# Decision Tree on a set with reliabilty information

I've got an introductory AI course in my university, and I was taught about decision trees. I'm now facing a classification problem that seems solvable with a DT, but I'm stuck with an unseen situation.

Let's say that I'm trying to mimic a function using data from many experimental results, for each outcome my instrument records not only the result but also the reliability, expressed as a probability value.

An extract of my data set looks like this:

inputs |  out  | reliability
------------------------
89,'g' | true  | 0.8
89,'g' | true  | 0.75
89,'g' | false | 0.2
89,'g' | false | 0.1
89,'g' | false | 0.13


What I want to achieve is the creation of a model able to replicate the behavior captured by the instrument, generating the outputs coherently with the given reliability.

Is using a decision tree a bad idea? Otherwise, how should I treat the information about the reliability?
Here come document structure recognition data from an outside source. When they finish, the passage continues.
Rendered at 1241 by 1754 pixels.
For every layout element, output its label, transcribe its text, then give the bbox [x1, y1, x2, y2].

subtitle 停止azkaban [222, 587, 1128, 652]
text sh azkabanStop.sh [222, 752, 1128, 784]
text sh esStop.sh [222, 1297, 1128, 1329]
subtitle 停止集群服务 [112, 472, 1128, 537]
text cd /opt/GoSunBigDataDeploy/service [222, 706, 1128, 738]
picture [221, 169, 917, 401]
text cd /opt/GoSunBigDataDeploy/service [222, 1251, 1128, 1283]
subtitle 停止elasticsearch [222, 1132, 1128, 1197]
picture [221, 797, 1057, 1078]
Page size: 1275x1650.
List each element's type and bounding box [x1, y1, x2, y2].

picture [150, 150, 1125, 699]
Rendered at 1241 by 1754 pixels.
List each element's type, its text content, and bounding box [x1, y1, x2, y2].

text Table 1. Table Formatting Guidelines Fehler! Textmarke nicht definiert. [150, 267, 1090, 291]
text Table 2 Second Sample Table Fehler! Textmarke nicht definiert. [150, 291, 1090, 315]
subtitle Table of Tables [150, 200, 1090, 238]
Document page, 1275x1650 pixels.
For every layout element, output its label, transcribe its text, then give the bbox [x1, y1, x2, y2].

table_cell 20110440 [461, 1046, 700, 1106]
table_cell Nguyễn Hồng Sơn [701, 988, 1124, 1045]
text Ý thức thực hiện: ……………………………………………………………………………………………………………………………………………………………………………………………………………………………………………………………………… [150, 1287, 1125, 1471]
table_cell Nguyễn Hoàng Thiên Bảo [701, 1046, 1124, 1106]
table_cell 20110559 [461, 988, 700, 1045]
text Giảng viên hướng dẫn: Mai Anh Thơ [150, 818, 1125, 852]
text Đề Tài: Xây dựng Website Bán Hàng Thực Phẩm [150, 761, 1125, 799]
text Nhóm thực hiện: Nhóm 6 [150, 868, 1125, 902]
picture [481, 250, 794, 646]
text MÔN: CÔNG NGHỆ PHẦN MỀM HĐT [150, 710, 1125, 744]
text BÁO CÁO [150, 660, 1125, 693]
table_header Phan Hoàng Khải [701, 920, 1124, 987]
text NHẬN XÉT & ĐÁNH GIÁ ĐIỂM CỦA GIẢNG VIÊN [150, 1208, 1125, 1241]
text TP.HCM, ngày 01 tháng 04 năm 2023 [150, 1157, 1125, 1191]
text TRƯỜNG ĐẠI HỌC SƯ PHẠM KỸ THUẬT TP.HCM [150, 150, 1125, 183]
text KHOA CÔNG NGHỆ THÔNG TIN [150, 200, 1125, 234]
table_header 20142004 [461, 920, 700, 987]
• Is out obtained from reliability, by something like: if reliability <= 0.5 then out=true, else out = false? Because in that case you could model reliability directly and ignore out. Feb 5 '19 at 12:48

For example if your dataset is relatively small you could oversample by simply replicating each point floor(10 * r) times where r is the reliability - so 0 ≤ r < 0.1 would get no additional replicates, 0.1 ≤ r < 0.2 would get one, and so on.